3240 - Head, J. W., A. L. Nahm, D. R. Marchant, and G. Neukum (2006), Modification of the dichotomy boundary on Mars by Amazonian mid-latitude regional glaciation, Geophys. Res. Lett., 33, L08S03, doi: 10.1029/2005GL024360.

There are probably scads more on the Brown publications page. Try searching for "glaci" or "obliq".
Paul Niles
QUOTE (serpens @ Sep 10 2009, 10:41 PM) *
While the obliquity cycle will affect the ice caps I didn't think that any of the modelling indicated ice forming in the equatorial regions? The Niles and Michalski hypothesis to explain the berries required a complete shift in the axis of rotation but there does not seem to be any irrefutable evidence that this occurred. It would be a more comfortable hypothesis if there were another Meridiani like area at the antipodes but there does not seem to be any similar region. If Meridiani had been a polar cap wouldn't we see the remnants of outflow channels created as the cap melted, similar to those in the basal layer of the current north cap?

Are we even sure that the possible buried ice deposits found by MARSIS are indeed ice and not just low density deposits? Even if ice they could be remnants of a wetter past.

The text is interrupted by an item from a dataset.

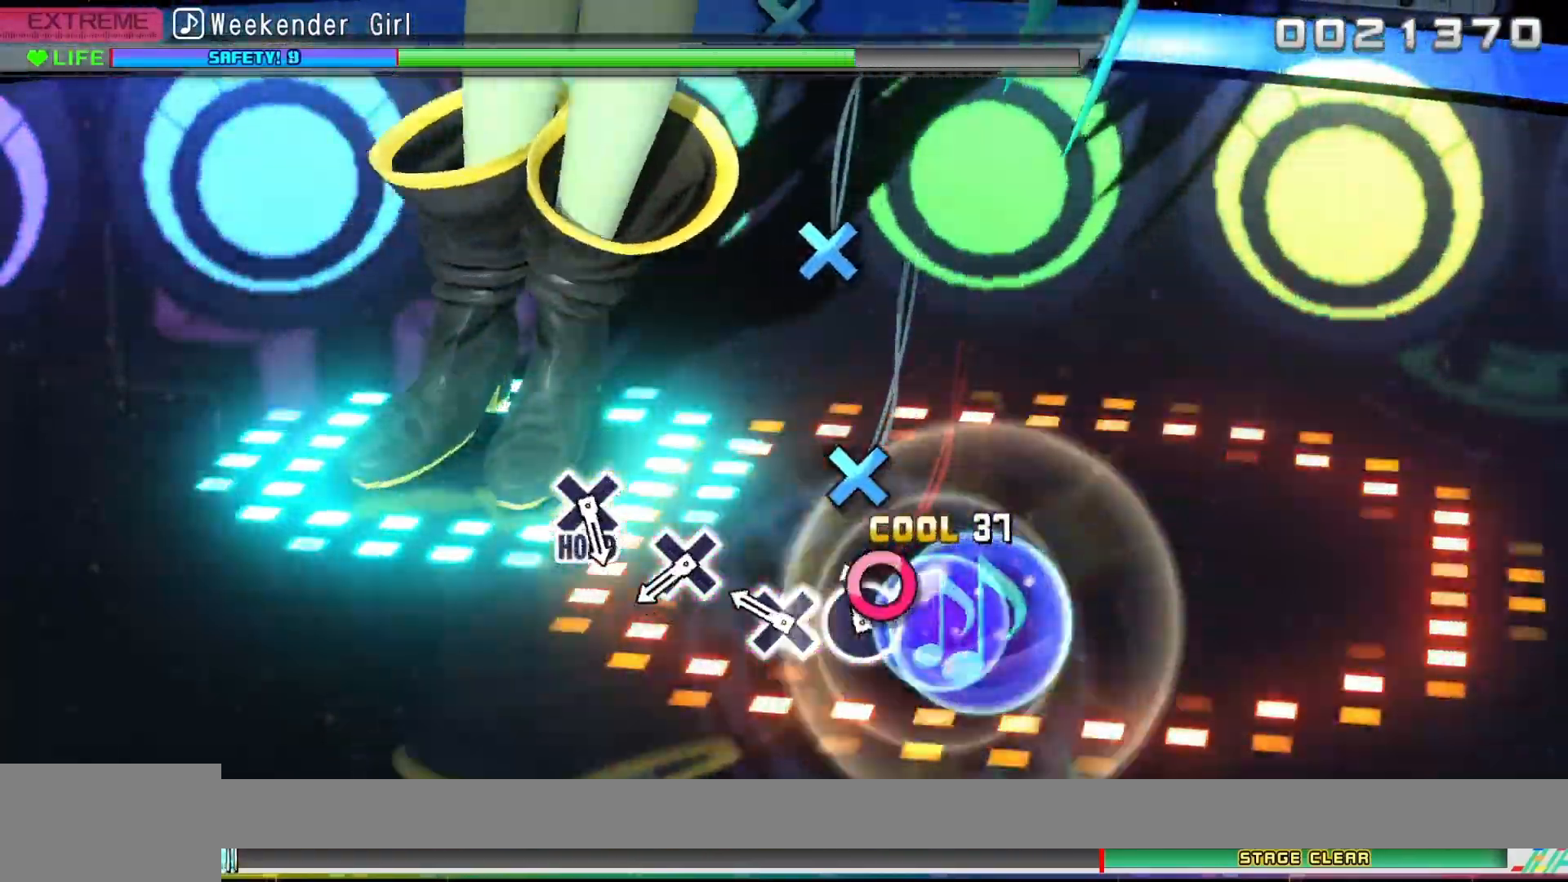
{"dt_ms": 500, "buttons": [], "left_stick": "center", "right_stick": "center", "events": [[67, "CIRCLE", "down"], [183, "CIRCLE", "up"], [317, "CROSS", "down"], [483, "CROSS", "up"]]}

Just wanted to clarify here: the Niles and Michalski hypothesis suggests that Meridiani's sediments (and sulfates) could be formed through massive ice deposits. In order to explain how there are massive ice deposits at the equator we suggest a couple of ideas: 1) obliquity variations and 2) polar wander. Also it does not explain the berries - it rather calls on the same diagenesis explanation forwarded by Squyres. It could also be consistent with impact reworking as described by Knauth and Burt.

I personally favor obliquity variations because I think this process occurred all across the equatorial regions -- Valles Marineris, Aram Chaos, etc. which explains why we seem the same gray hematite in all of those places. This is hard to explain with polar wander because you would need the pole to shift all across the planet before reaching it's final resting place.

However, in defense of polar wander we do see antipodal H-enrichments near Meridiani and Amazonis Planitia. There are also MASSIVE outflow channels near Amazonis Planitia which show up in the MOLA data and not so much in the visible imaging data. There are also finely layered sediments - the Medusa Fossae Formation.